Thank you for contributing to the Firebase community!

Have a usage question?

We get lots of those and we love helping you, but GitHub is not the best place for them. Issues which just ask about usage will be closed. Here are some resources to get help:

If the official documentation doesn't help, try asking a question on the Firebase Google Group or one of our other official support channels.

Please avoid double posting across multiple channels!

Think you found a bug?

Yeah, we're definitely not perfect!

Search through old issues before submitting a new issue as your question may have already been answered.

If your issue appears to be a bug, and hasn't been reported, open a new issue. Please use the provided bug report template and include a minimal repro.

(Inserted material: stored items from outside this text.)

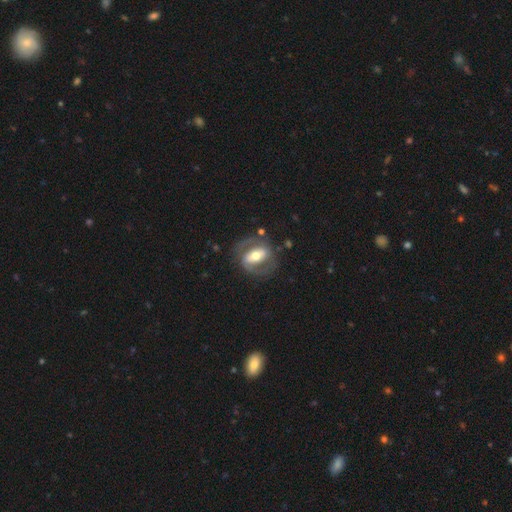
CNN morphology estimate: type=featured or disk (73%); edge-on=no (94%); bar=strong (47%); spiral arms=yes (70%); bulge=moderate (66%); merging=none (67%).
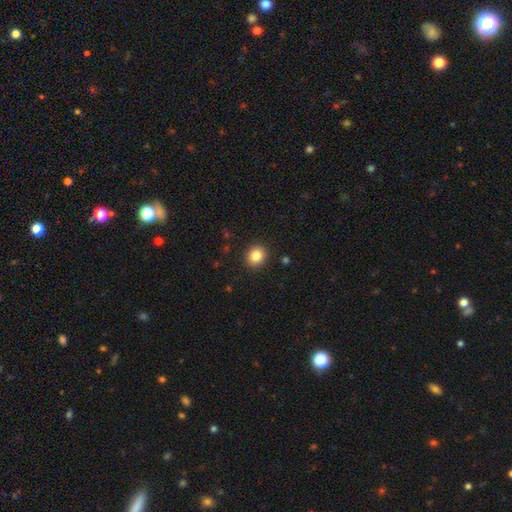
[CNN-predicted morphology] smooth-or-featured: smooth: 85% | star or artifact: 10% | featured or disk: 5%
  how-rounded: round: 76% | in between: 23% | cigar-shaped: 1%
  merging: none: 91% | minor disturbance: 6% | major disturbance: 2% | merger: 1%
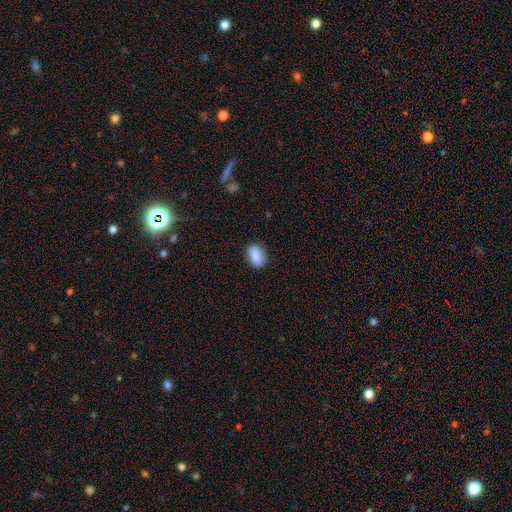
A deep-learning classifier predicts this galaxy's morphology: A smooth galaxy with no disk features (83%) that is in between round and cigar-shaped (82%).

Vote fractions:
- Smooth or featured? smooth: 83% / featured or disk: 9% / star or artifact: 8%
- How rounded? in between: 82% / round: 14% / cigar-shaped: 4%
- Merging? none: 84% / minor disturbance: 12% / major disturbance: 3% / merger: 1%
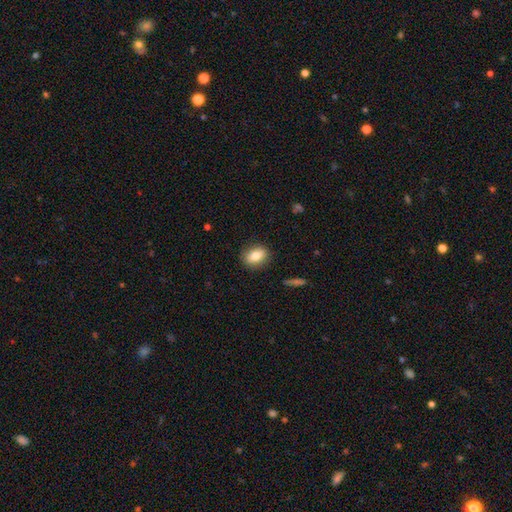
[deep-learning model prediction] A smooth galaxy with no disk features (78%) that is in between round and cigar-shaped (66%). Merging: none (86%).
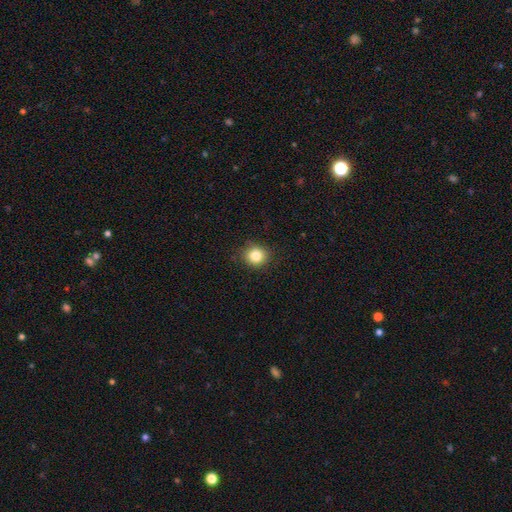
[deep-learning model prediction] The model was most divided on "smooth or featured": smooth: 83%, star or artifact: 11%, featured or disk: 6%. More confident: merging — none (88%); how rounded — round (86%).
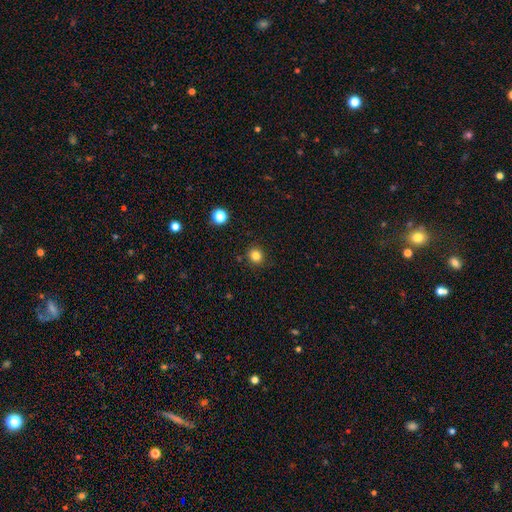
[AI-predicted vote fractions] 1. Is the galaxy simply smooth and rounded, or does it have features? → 83% smooth, 12% star or artifact, 5% featured or disk.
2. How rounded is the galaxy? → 89% round, 10% in between, 1% cigar-shaped.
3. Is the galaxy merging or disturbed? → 89% none, 7% minor disturbance, 2% major disturbance, 2% merger.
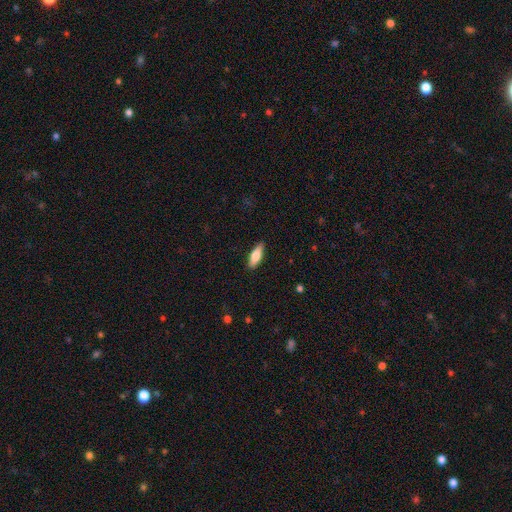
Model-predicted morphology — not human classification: Smooth or featured?
  - smooth: 67% *
  - featured or disk: 27%
  - star or artifact: 6%
How rounded?
  - in between: 56% *
  - cigar-shaped: 42%
  - round: 2%
Merging?
  - none: 88% *
  - minor disturbance: 9%
  - major disturbance: 2%
  - merger: 1%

If you are up to the challenge, submit a pull request with a fix!

Have a feature request?

Great, we love hearing how we can improve our products! Share you idea through our feature request support channel.

Want to submit a pull request?

Sweet, we'd love to accept your contribution! Open a new pull request and fill out the provided template.

If you want to implement a new feature, please open an issue with a proposal first so that we can figure out if the feature makes sense and how it will work.

Make sure your changes pass our linter and the tests all pass on your local machine. Most non-trivial changes should include some extra test coverage. If you aren't sure how to add tests, feel free to submit regardless and ask us for some advice.

Finally, you will need to sign our Contributor License Agreement, and go through our code review process before we can accept your pull request.

Contributor License Agreement

Contributions to this project must be accompanied by a Contributor License Agreement. You (or your employer) retain the copyright to your contribution. This simply gives us permission to use and redistribute your contributions as part of the project. Head over to https://cla.developers.google.com/ to see your current agreements on file or to sign a new one.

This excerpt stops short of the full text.